Student Research Committee, Dental School, Ahvaz Jundishapur University of Medical Sciences, Ahvaz, Iran.
Spec Care Dentist. 2025 Mar-Apr;45(2):e70022. doi: 10.1111/scd.70022.
The use of implants in irradiated patients has been critically questioned due to the presence of Osteoradionecrosis and other side effects of radiation therapy. Hence, our objective is to examine the likelihood of dental implant survival and the incidence of osteoradionecrosis in patients with head and neck cancer who have undergone radiation therapy. This analysis will aid in making informed therapeutic decisions on oral rehabilitation for individuals at high risk, ensuring maximal benefit.

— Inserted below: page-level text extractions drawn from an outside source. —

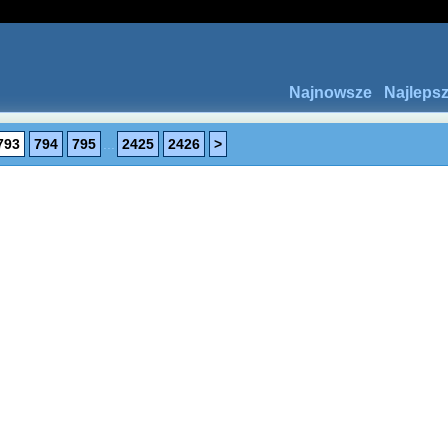
Najnowsze
Najleps
793
794
795
...
2425
2426
>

PubMed, Scopus, and Web of Science were queried until April 2024. The digital data were extracted using the Web plot digitizer. We utilized the most recent iteration of STATA (version 18) to perform a meta-analysis of the data. The studies were evaluated for quality using the New Castle-Ottawa Scale. Egger's test was used to evaluate the presence of publication bias caused by modest research effects.

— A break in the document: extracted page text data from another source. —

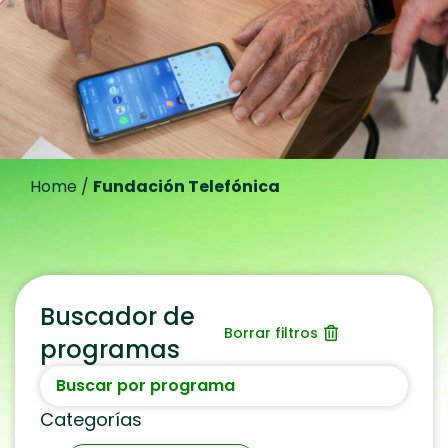
Home
/
Fundación Telefónica
Buscador de
Borrar filtros
programas
Categorías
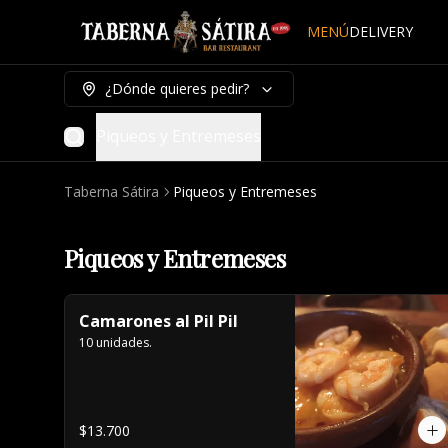
MENÚ
DELIVERY
¿Dónde quieres pedir?
Piqueos y Entremeses
Taberna Sátira
Piqueos y Entremeses
Piqueos y Entremeses
Camarones al Pil Pil
10 unidades.
$13.700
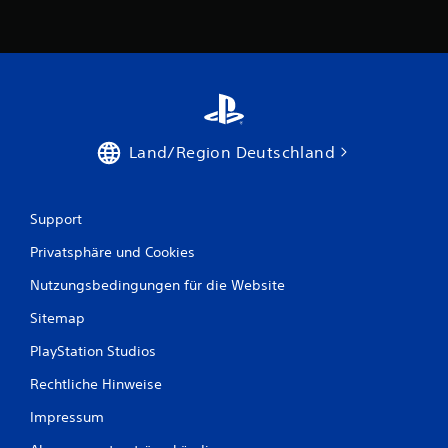
Land/Region Deutschland
Support
Privatsphäre und Cookies
Nutzungsbedingungen für die Website
Sitemap
PlayStation Studios
Rechtliche Hinweise
Impressum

The study analyzed data from 21 research papers on 753 head and neck cancer patients. The majority were male, with a mean age of 60.25 years. 46% underwent radiotherapy, with 2261 dental implants inserted. The mandible was the most used implant site, accounting for 62.4%. The mean time between implant placement and radiotherapy was 5.3 weeks, with a median waiting period of 30.7 months for secondary surgery. After an average follow-up of 42.25 months, 58% of implants failed in the irradiated control group, while 6% failed in the non-irradiated control subgroup. Osteoradionecrosis was seen in 26 patients, resulting in an incident rate of 1.81%. As a result of this problem, an average of 2.5 implants per patient were not successfully retained. Radiotherapy was found to be a significant risk factor for implant survival.

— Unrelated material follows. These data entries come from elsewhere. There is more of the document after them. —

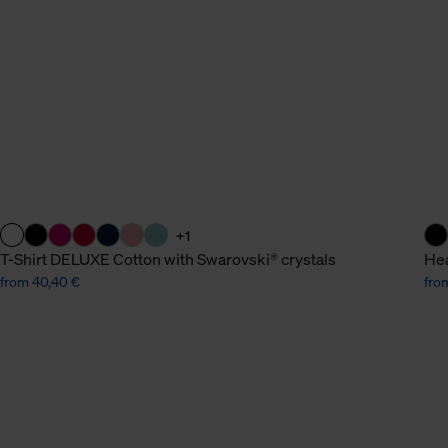
n Daten.
hen Daten finden Sie in
+1
T-Shirt DELUXE Cotton with Swarovski® crystals
Hea
from 40,40 €
fro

Our research indicates that the survival rate of implants in patients who have undergone radiation therapy is lower compared to those who have not received radiation therapy. Additionally, although rare, osteoradionecrosis is a significant complication that every oral and maxillofacial surgeon should be ready to address. Enhancing the quality of care, mitigating hazards, and reducing treatment duration may hinge upon implementing a systematic approach to patient selection and therapy.
由于放射性骨坏死以及放射治疗的其他副作用的存在,在接受过放射治疗的患者中使用植入物受到了严格质疑。因此,我们的目标是研究接受过放射治疗的头颈癌患者牙种植体存活的可能性以及放射性骨坏死的发生率。该分析将有助于为高危个体的口腔修复做出明智的治疗决策,确保最大获益。
截至2024年4月,对PubMed、Scopus和Web of Science进行了检索。使用Web绘图数字化仪提取数字数据。我们使用最新版本的STATA(版本18)对数据进行荟萃分析。使用纽卡斯尔-渥太华量表评估研究质量。使用Egger检验评估由适度研究效应引起的发表偏倚的存在。
该研究分析了来自21篇关于753名头颈癌患者的研究论文的数据。大多数为男性,平均年龄为60.25岁。46%的患者接受了放射治疗,共植入2261颗牙种植体。下颌骨是最常使用的种植部位,占62.4%。种植体植入与放射治疗之间的平均时间为5.3周,二次手术的中位等待期为30.7个月。平均随访42.25个月后,放射治疗对照组中58%的种植体失败,而未接受放射治疗的对照组亚组中6%的种植体失败。26例患者出现放射性骨坏死,发生率为1.81%。由于这个问题,平均每位患者有2.5颗种植体未成功保留。发现放射治疗是种植体存活的一个重要危险因素。
我们的研究表明,与未接受放射治疗的患者相比,接受过放射治疗的患者种植体的存活率较低。此外,尽管罕见,但放射性骨坏死是每个口腔颌面外科医生都应随时准备应对的重大并发症。提高护理质量、减轻风险和缩短治疗时间可能取决于实施系统的患者选择和治疗方法。